━━ Given data

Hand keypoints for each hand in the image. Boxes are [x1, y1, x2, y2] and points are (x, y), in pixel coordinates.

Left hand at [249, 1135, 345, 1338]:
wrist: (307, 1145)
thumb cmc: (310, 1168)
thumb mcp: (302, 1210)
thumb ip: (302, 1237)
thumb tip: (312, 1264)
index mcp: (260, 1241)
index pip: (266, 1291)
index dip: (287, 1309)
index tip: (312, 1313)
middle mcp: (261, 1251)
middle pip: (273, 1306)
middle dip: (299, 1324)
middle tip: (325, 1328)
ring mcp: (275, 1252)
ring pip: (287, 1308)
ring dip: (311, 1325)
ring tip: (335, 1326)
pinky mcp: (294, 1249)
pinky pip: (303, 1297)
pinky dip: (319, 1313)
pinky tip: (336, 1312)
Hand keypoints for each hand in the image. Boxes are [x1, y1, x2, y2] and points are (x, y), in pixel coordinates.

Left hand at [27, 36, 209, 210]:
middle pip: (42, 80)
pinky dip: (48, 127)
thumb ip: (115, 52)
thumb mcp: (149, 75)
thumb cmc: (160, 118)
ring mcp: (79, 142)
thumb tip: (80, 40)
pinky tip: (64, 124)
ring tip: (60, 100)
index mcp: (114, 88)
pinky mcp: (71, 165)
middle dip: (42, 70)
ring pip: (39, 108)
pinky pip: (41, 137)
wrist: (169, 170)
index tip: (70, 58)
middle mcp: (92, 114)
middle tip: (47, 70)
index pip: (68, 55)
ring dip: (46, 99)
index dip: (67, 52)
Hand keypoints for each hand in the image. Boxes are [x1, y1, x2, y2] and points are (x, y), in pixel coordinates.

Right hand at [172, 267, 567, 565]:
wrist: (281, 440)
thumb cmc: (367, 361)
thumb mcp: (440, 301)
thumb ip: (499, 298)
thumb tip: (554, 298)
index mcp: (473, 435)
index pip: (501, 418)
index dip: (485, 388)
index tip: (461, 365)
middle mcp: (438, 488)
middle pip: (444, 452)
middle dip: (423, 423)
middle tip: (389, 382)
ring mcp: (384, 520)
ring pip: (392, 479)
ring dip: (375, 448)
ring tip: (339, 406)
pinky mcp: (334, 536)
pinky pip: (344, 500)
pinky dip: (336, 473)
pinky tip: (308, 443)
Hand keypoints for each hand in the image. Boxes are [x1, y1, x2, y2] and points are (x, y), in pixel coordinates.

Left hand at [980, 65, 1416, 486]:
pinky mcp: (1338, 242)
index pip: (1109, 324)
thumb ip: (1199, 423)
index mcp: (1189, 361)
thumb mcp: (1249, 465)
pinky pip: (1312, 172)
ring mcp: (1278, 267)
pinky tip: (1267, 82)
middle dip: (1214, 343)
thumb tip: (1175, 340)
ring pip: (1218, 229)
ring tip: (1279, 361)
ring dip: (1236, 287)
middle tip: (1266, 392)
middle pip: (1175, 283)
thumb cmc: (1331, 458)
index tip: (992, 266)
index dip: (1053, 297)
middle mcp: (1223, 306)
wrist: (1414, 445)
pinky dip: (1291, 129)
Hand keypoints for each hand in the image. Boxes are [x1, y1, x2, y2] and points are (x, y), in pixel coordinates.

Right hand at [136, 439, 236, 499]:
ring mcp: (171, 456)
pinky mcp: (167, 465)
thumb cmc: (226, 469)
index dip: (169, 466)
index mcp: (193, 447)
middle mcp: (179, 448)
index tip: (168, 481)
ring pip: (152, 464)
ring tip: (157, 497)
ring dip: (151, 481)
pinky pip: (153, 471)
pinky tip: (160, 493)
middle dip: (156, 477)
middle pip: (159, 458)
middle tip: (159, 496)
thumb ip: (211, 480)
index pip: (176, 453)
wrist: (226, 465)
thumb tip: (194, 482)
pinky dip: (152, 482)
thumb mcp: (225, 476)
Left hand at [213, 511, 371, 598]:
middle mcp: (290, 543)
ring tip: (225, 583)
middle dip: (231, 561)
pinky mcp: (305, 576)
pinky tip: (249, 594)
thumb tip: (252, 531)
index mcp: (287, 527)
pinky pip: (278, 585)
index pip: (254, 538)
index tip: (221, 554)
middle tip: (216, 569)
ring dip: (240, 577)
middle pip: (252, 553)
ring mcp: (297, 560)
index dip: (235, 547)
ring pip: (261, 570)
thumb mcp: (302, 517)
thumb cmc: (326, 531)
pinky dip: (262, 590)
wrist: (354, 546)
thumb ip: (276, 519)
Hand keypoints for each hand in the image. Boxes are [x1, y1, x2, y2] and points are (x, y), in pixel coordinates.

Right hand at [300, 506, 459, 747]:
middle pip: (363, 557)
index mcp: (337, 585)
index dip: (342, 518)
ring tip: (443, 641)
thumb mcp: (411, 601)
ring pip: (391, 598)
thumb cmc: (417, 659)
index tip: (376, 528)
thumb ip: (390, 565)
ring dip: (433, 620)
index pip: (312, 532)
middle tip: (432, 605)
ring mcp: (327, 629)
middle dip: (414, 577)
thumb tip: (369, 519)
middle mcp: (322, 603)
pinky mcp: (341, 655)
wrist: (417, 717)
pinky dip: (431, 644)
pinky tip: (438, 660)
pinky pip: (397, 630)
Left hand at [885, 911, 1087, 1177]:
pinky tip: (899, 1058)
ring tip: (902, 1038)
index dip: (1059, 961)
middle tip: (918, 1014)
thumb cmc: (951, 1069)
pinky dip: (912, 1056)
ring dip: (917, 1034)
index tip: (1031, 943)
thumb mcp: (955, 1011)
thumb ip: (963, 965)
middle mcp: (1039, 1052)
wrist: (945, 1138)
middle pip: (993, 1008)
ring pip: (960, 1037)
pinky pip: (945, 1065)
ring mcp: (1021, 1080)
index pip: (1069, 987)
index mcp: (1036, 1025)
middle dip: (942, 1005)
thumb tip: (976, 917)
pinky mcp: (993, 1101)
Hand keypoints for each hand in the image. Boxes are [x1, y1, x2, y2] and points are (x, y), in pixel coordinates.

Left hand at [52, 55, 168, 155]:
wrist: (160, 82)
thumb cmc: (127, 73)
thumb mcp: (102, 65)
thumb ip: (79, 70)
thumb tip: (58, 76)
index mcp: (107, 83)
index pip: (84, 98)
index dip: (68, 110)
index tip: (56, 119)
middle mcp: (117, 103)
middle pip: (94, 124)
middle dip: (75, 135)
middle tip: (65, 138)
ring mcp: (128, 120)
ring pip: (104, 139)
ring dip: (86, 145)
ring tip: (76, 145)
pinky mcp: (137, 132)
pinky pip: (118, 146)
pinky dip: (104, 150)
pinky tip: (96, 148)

━━━━

- What the task requires: Look at the material above and copy, word for word, its lines from the first through the one containing "middle tip: (325, 1328)".

- Task result:
Hand keypoints for each hand in the image. Boxes are [x1, y1, x2, y2] and points are (x, y), in pixel coordinates.

Left hand at [249, 1135, 345, 1338]:
wrist: (307, 1145)
thumb cmc: (310, 1168)
thumb mcp: (302, 1210)
thumb ip: (302, 1237)
thumb tip: (312, 1264)
index mcp: (260, 1241)
index pip: (266, 1291)
index dip: (287, 1309)
index tip: (312, 1313)
middle mcp: (261, 1251)
middle pip: (273, 1306)
middle dip: (299, 1324)
middle tip: (325, 1328)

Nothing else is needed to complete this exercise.